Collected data
··········

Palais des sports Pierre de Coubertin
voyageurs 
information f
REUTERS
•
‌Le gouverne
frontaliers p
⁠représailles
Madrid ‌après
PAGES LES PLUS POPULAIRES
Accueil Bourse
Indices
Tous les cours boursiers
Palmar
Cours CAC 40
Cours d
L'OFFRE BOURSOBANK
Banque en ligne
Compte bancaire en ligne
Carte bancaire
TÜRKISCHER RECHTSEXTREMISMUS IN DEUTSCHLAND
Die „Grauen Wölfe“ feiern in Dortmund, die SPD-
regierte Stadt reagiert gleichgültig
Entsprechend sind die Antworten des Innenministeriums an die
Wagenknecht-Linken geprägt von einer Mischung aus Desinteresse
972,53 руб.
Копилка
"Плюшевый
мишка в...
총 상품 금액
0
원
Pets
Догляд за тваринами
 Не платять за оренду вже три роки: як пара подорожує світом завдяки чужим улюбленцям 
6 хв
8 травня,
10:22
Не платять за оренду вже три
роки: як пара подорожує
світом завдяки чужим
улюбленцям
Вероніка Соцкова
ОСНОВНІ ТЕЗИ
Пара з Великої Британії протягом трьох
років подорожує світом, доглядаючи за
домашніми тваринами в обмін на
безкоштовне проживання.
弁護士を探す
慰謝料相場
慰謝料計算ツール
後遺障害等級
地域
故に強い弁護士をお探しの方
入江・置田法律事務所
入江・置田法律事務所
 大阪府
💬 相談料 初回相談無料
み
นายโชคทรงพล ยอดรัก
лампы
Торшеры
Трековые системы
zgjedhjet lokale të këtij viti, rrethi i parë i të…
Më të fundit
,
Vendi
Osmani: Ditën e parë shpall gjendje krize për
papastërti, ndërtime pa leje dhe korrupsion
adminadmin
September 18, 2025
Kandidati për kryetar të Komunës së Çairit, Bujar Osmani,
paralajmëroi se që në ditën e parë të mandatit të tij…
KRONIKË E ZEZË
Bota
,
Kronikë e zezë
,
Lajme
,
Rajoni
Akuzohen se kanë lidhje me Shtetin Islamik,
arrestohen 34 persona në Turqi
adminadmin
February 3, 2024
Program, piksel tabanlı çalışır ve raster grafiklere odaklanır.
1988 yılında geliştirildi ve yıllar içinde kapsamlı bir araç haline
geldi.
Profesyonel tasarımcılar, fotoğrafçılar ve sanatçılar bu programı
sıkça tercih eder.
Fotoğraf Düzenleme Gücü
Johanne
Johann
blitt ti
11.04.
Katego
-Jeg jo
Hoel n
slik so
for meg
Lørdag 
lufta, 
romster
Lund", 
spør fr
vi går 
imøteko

··········

Each record, exactly as written, is to be printed again.

Palais des sports Pierre de Coubertin
voyageurs 
information f
REUTERS
•
‌Le gouverne
frontaliers p
⁠représailles
Madrid ‌après
PAGES LES PLUS POPULAIRES
Accueil Bourse
Indices
Tous les cours boursiers
Palmar
Cours CAC 40
Cours d
L'OFFRE BOURSOBANK
Banque en ligne
Compte bancaire en ligne
Carte bancaire
TÜRKISCHER RECHTSEXTREMISMUS IN DEUTSCHLAND
Die „Grauen Wölfe“ feiern in Dortmund, die SPD-
regierte Stadt reagiert gleichgültig
Entsprechend sind die Antworten des Innenministeriums an die
Wagenknecht-Linken geprägt von einer Mischung aus Desinteresse
972,53 руб.
Копилка
"Плюшевый
мишка в...
총 상품 금액
0
원
Pets
Догляд за тваринами
 Не платять за оренду вже три роки: як пара подорожує світом завдяки чужим улюбленцям 
6 хв
8 травня,
10:22
Не платять за оренду вже три
роки: як пара подорожує
світом завдяки чужим
улюбленцям
Вероніка Соцкова
ОСНОВНІ ТЕЗИ
Пара з Великої Британії протягом трьох
років подорожує світом, доглядаючи за
домашніми тваринами в обмін на
безкоштовне проживання.
弁護士を探す
慰謝料相場
慰謝料計算ツール
後遺障害等級
地域
故に強い弁護士をお探しの方
入江・置田法律事務所
入江・置田法律事務所
 大阪府
💬 相談料 初回相談無料
み
นายโชคทรงพล ยอดรัก
лампы
Торшеры
Трековые системы
zgjedhjet lokale të këtij viti, rrethi i parë i të…
Më të fundit
,
Vendi
Osmani: Ditën e parë shpall gjendje krize për
papastërti, ndërtime pa leje dhe korrupsion
adminadmin
September 18, 2025
Kandidati për kryetar të Komunës së Çairit, Bujar Osmani,
paralajmëroi se që në ditën e parë të mandatit të tij…
KRONIKË E ZEZË
Bota
,
Kronikë e zezë
,
Lajme
,
Rajoni
Akuzohen se kanë lidhje me Shtetin Islamik,
arrestohen 34 persona në Turqi
adminadmin
February 3, 2024
Program, piksel tabanlı çalışır ve raster grafiklere odaklanır.
1988 yılında geliştirildi ve yıllar içinde kapsamlı bir araç haline
geldi.
Profesyonel tasarımcılar, fotoğrafçılar ve sanatçılar bu programı
sıkça tercih eder.
Fotoğraf Düzenleme Gücü
Johanne
Johann
blitt ti
11.04.
Katego
-Jeg jo
Hoel n
slik so
for meg
Lørdag 
lufta, 
romster
Lund", 
spør fr
vi går 
imøteko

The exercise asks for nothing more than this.